We utilized a novel approach to the characterization of ASD within the EHR. Previous studies have utilized keyword searches as we utilized (Brooks et al., 2021). However, our algorithm further delineated the evidence of ASD in the chart as low, medium or high. These criteria allow for further certainty in a condition that can be challenging to diagnosis given its heterogenous presentation. Our large study of 230 patients with high evidence of ASD were each evaluated with detailed reviews of sleep problems and treatment. In undertaking this review of medical records, we realized the importance of reviewing all notes and communications that were available in the EHR. As sleep problems can be brought up in many different settings and can change over time, this was necessary to get a complete understanding of the patient’s sleep issues. This method of thorough review was also helpful when trying to understand patients’ response to initiation of melatonin.

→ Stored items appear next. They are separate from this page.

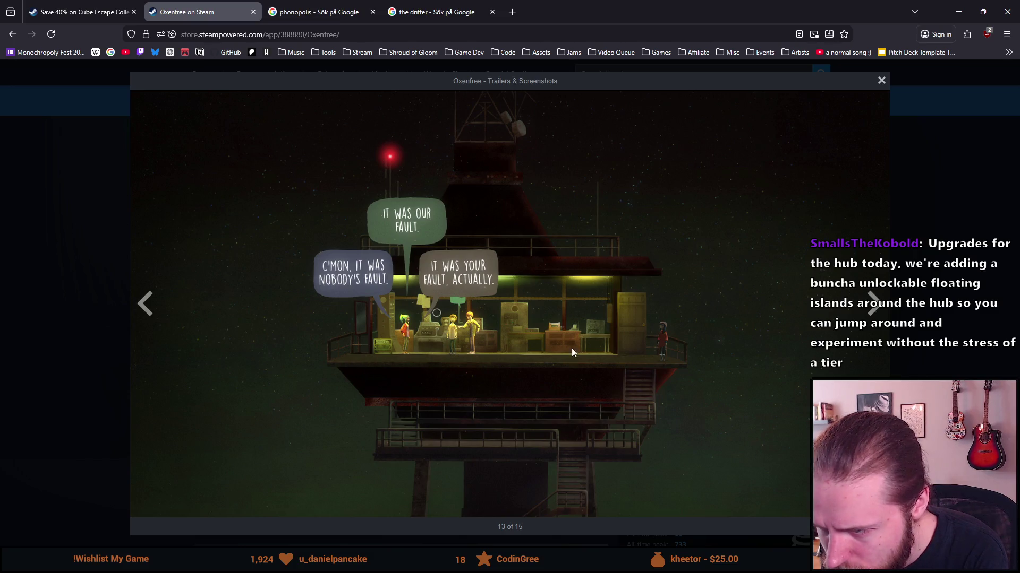
{"action": "left_click", "coordinate": [871, 308]}
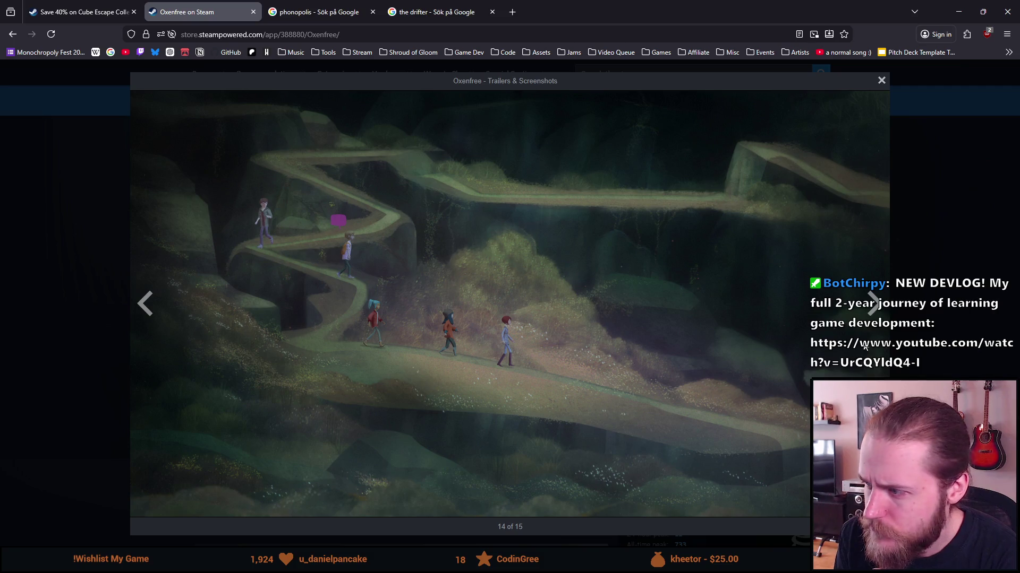
{"action": "left_click", "coordinate": [872, 308]}
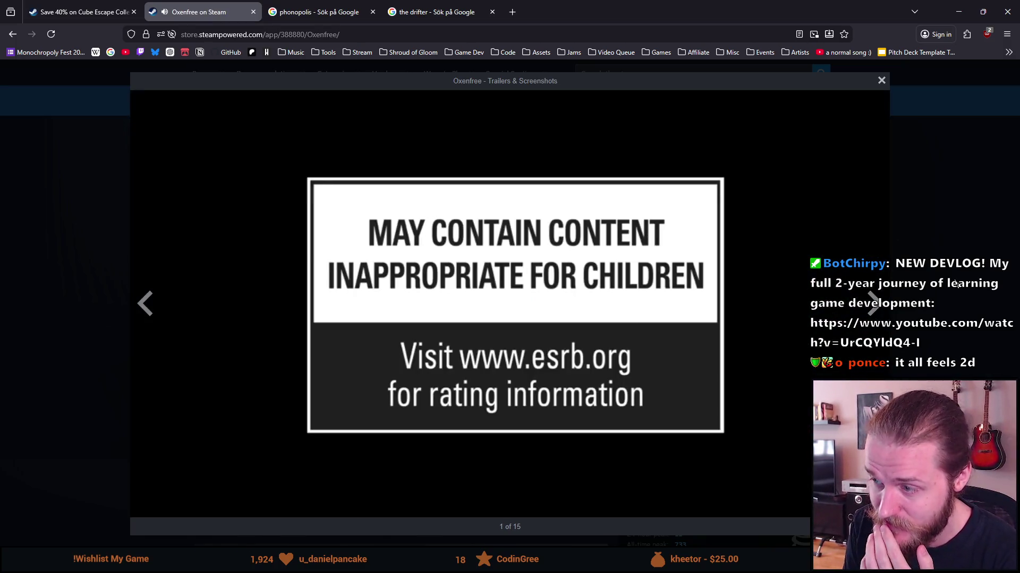
Step: Close the Oxenfree screenshot lightbox and play the trailer in full screen
{"action": "left_click", "coordinate": [954, 283]}
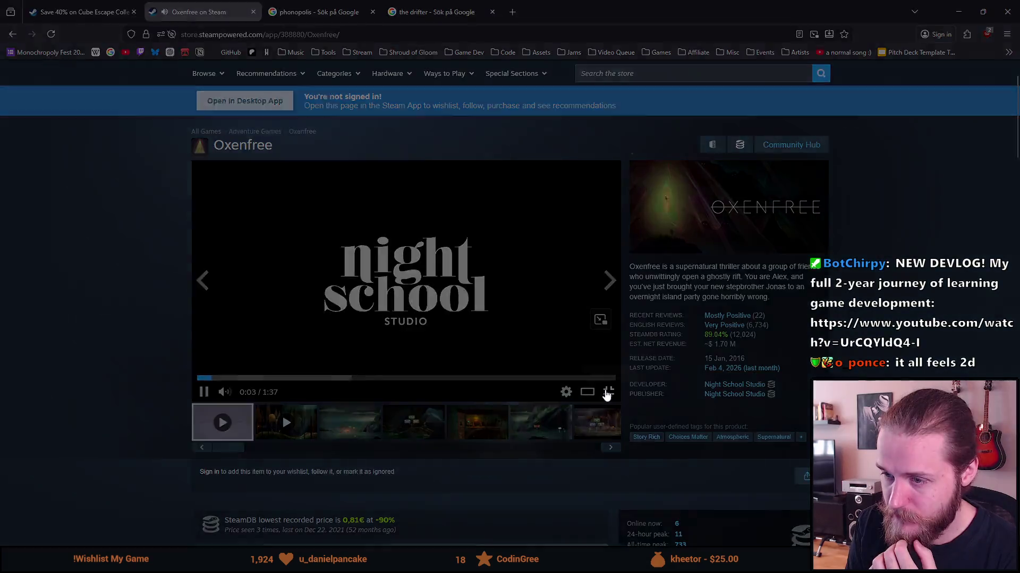
{"action": "left_click", "coordinate": [608, 392]}
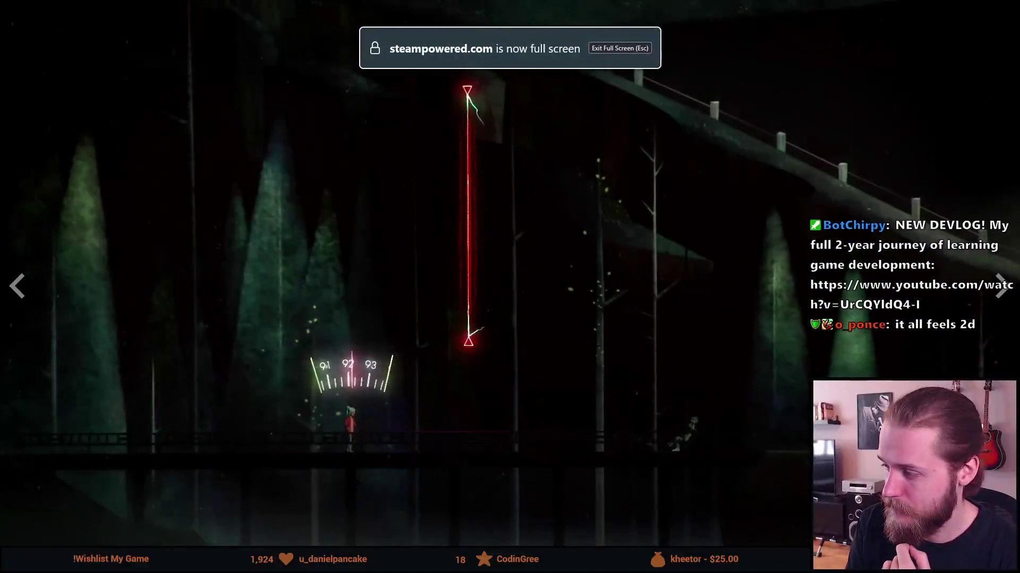
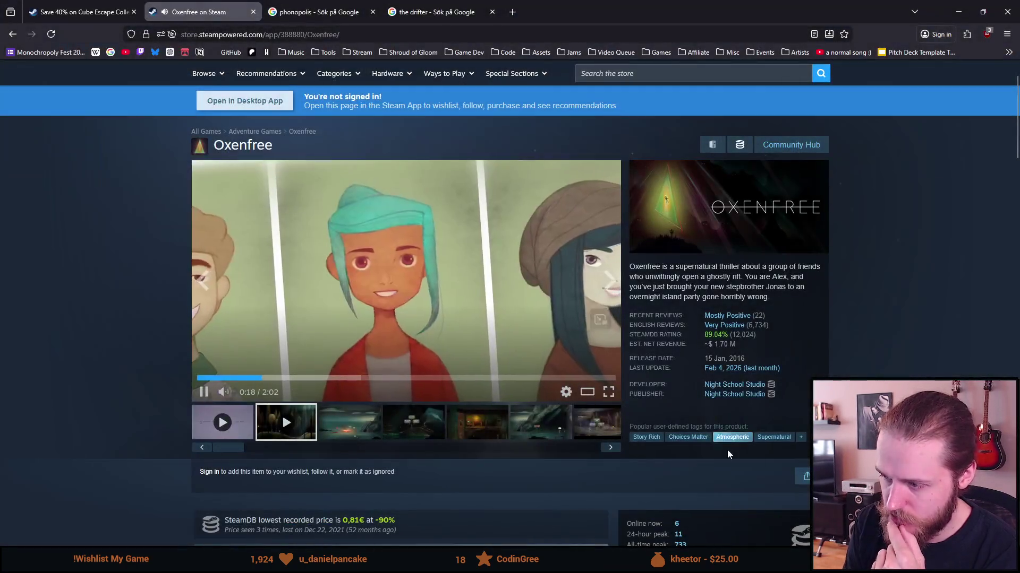
Step: Glance at Oxenfree's full tag list, then watch the trailer full screen and pause it at 0:37
{"action": "left_click", "coordinate": [800, 437]}
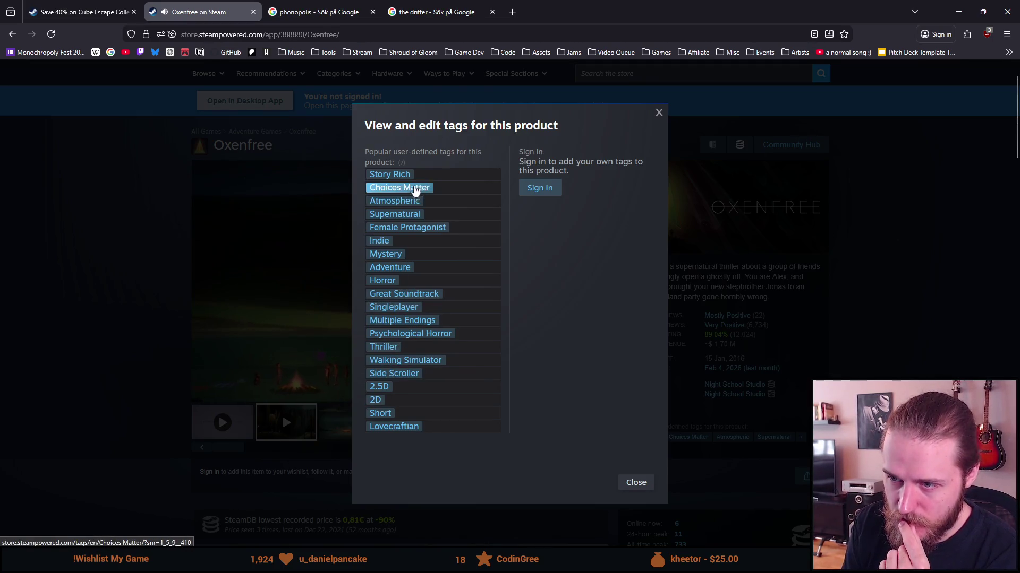
{"action": "key", "text": "Escape"}
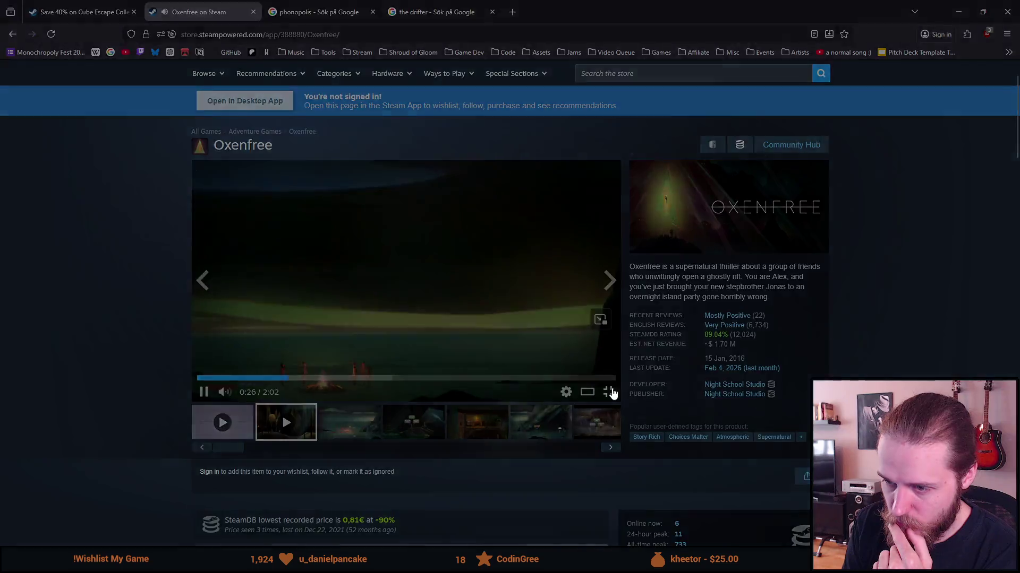
{"action": "left_click", "coordinate": [609, 392]}
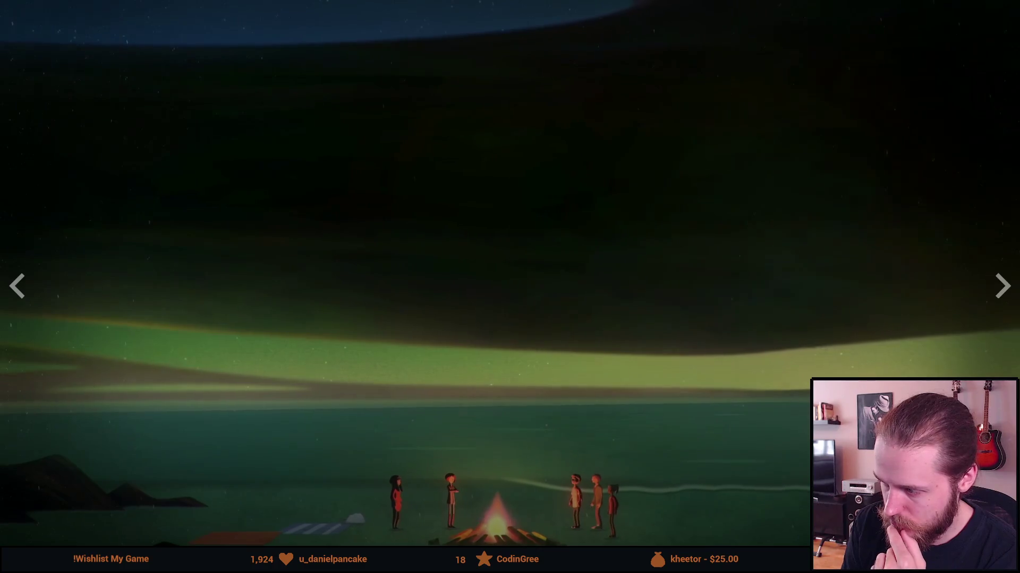
{"action": "left_click", "coordinate": [583, 391]}
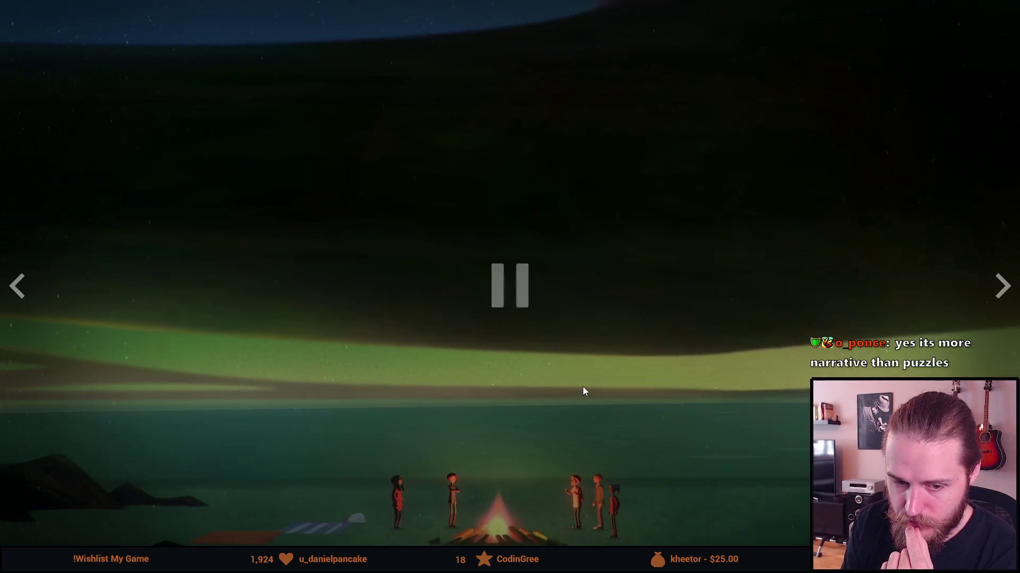
{"action": "key", "text": "Escape"}
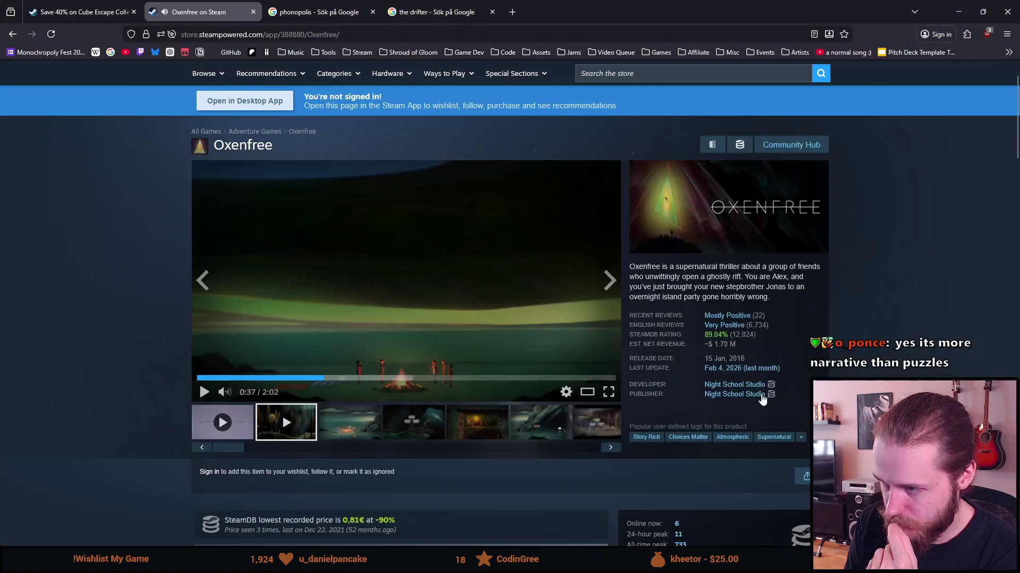
{"action": "scroll", "coordinate": [747, 390], "scroll_direction": "down", "scroll_amount": 1}
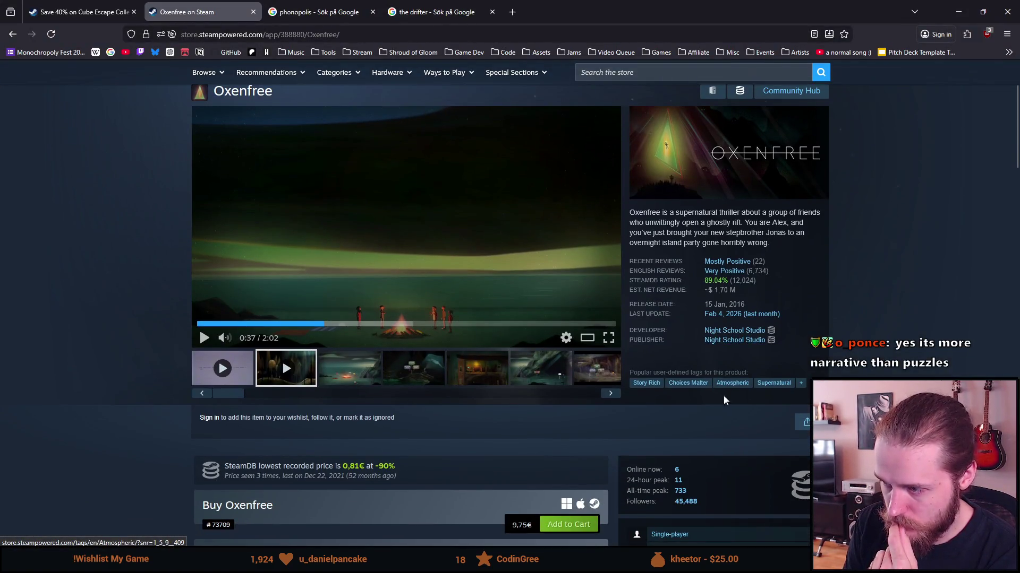
{"action": "left_click", "coordinate": [801, 384]}
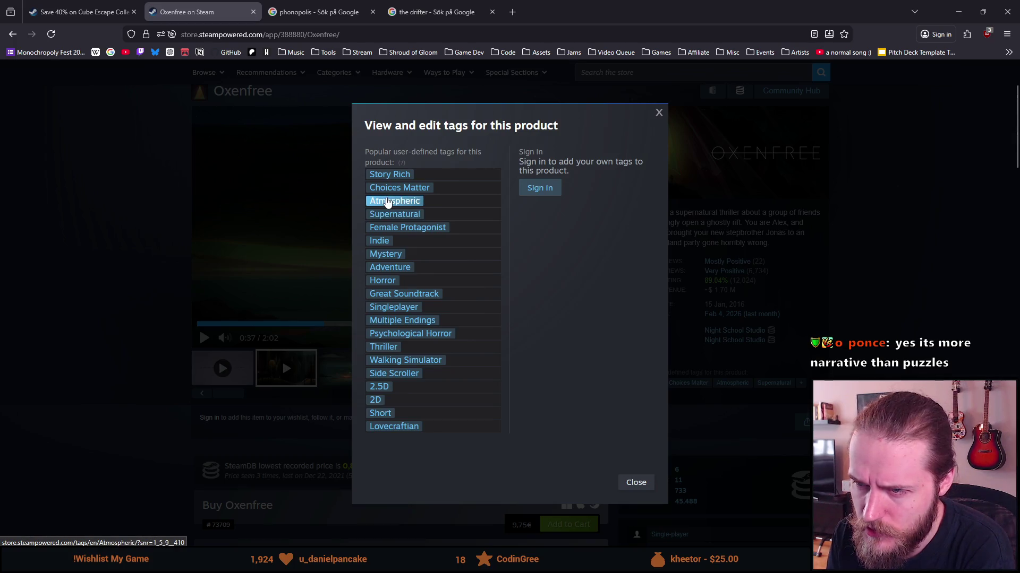
{"action": "left_click", "coordinate": [659, 113]}
{"action": "scroll", "coordinate": [200, 307], "scroll_direction": "down", "scroll_amount": 10}
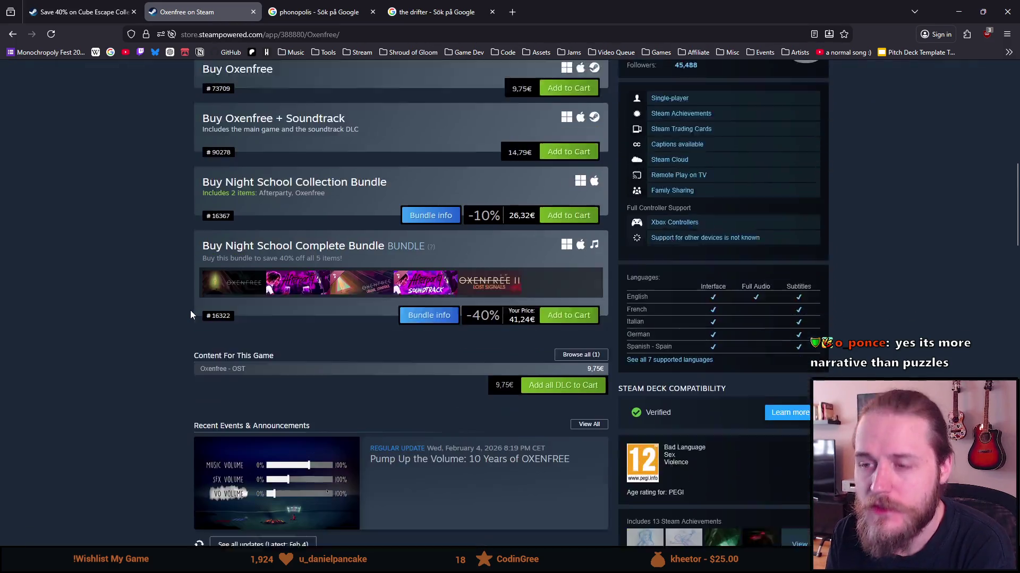
{"action": "scroll", "coordinate": [187, 319], "scroll_direction": "down", "scroll_amount": 15}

Sleep treatments within the EHR were varied. It was interesting to note that 22% of people on the autism spectrum received a medication to treat a co-occurring medical condition but had the expected side effect of helping with sleep. Given that people on the autism spectrum commonly have co-occurring medical conditions utilizing medications that can treat multiple problems could help reduce polypharmacy in this population. Half of the patients who had documented sleep problems had documentation that they received behavioral treatments. It is possible that more patients received behavioral treatment but that this was not as well documented compared to medication treatments.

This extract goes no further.